Hello,
I use the 705 with DD coil (have both the 6" and 10.5") to nugget hunt in the mountains north of Los Angeles, CA. Mineralization in the San Gabriel Mountains where I work varies from low to very high, but in general, I find much of the area to be moderate. You will encounter high, tertiary riverbeds (not all of them, but the richest) will be so iron-rich, that the machine will blank on the entire cliff (with iron mask on), or not shut-up with it off (or in All Metal). Many, many detectorists have found nuggets in the area, but you need extreme luck (or tons of time to dig thousands of targets-most of which are trash). There's over 150 yrs of human trash EVERYWHERE, and I am constantly digging pull tabs, clad, casings, tiny bits of wire, aluminum, square nails, lead shot from places you would think humans have never been. Forget areas near the modern campgrounds or roads. However, all is not lost, you need to be patient, and continue the hunt. Working bedrock is the best method, but I literally pulled a dozen trash targets in about 5-10 minutes. I was told that 13 detectorists had already worked the same area earlier in the day. Yet, none of them found the 1.7g nugget on the surface-a sluicer told me about his find, chuckling about the detectorists who went right over the spot.

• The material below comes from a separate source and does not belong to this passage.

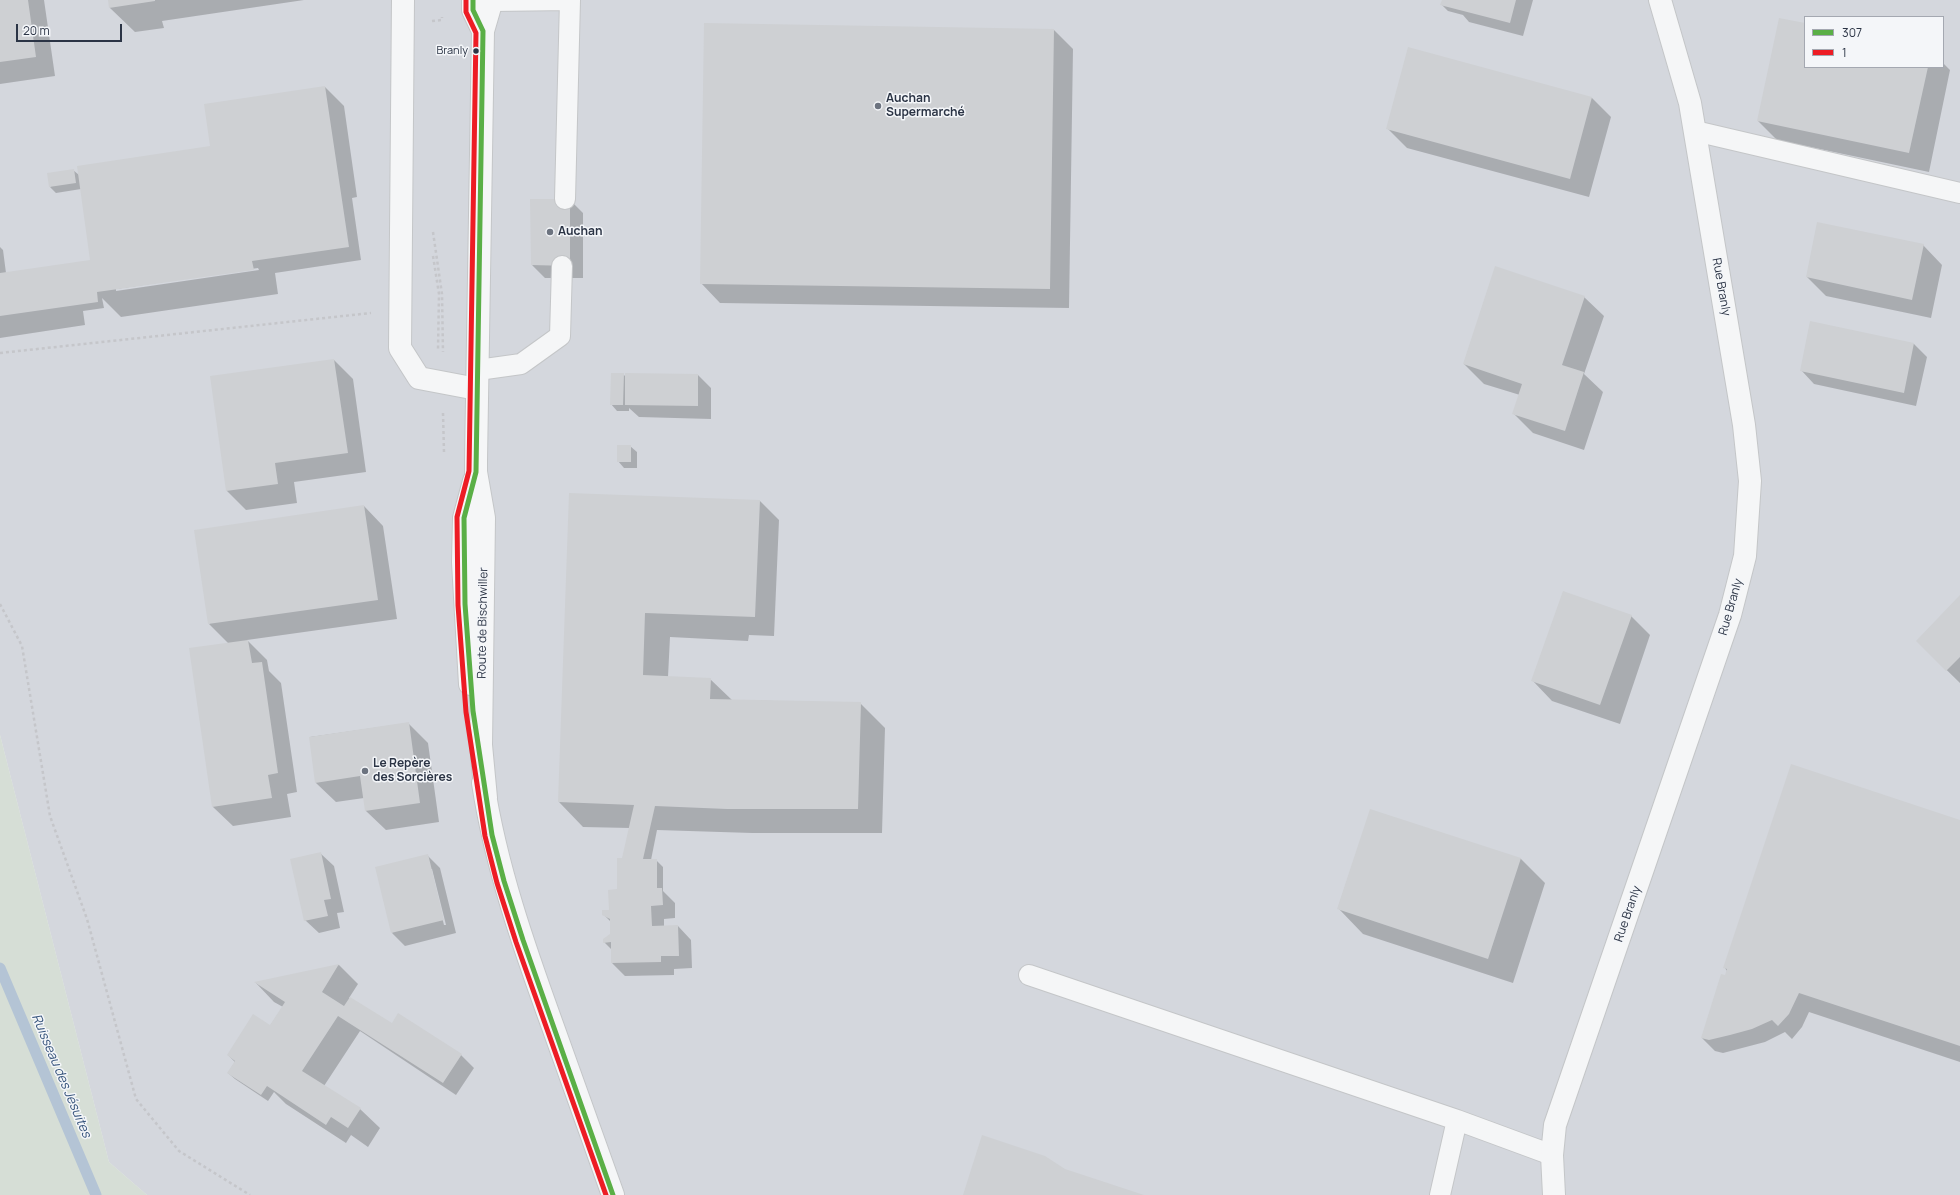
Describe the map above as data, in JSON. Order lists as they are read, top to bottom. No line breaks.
{"streets":{"street":["Rue Branly","Route de Bischwiller"]},"water":["Ruisseau des Jésuites"],"places":["Branly","Auchan Supermarché","Auchan","Le Repère des Sorcières"],"lines":["transit line 307","transit line 1"],"legend":["307","1"],"scale_bar":"20 m"}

Other methods: climb way up high to the benches, and work them. There's one bench I work (it towers over 100 ft vertical once you reach it), has NO trash, but also no signals. You can spend hours and get nothing other than changes in ground mineralization. Very, very boring-but a signal is likely to be gold. Guess that's why in the 1870s, that bench was hyraulic mined by a 5 man crew, whom took 3-5 oz/day. If you highbank 5 gallon buckets, you'll get nada. But not all of the benches are the same...some have gold, and others do not...crazy, but true.
Plenty of old cabins, forgotten mines, and campsites from the 1800s....2 tribes lived in one canyon for at least 8000 yrs, and in the late 1700s, the Spanish, then Mexicans came. It's very easy to find all the 19th century mining trash you like at tons of sites.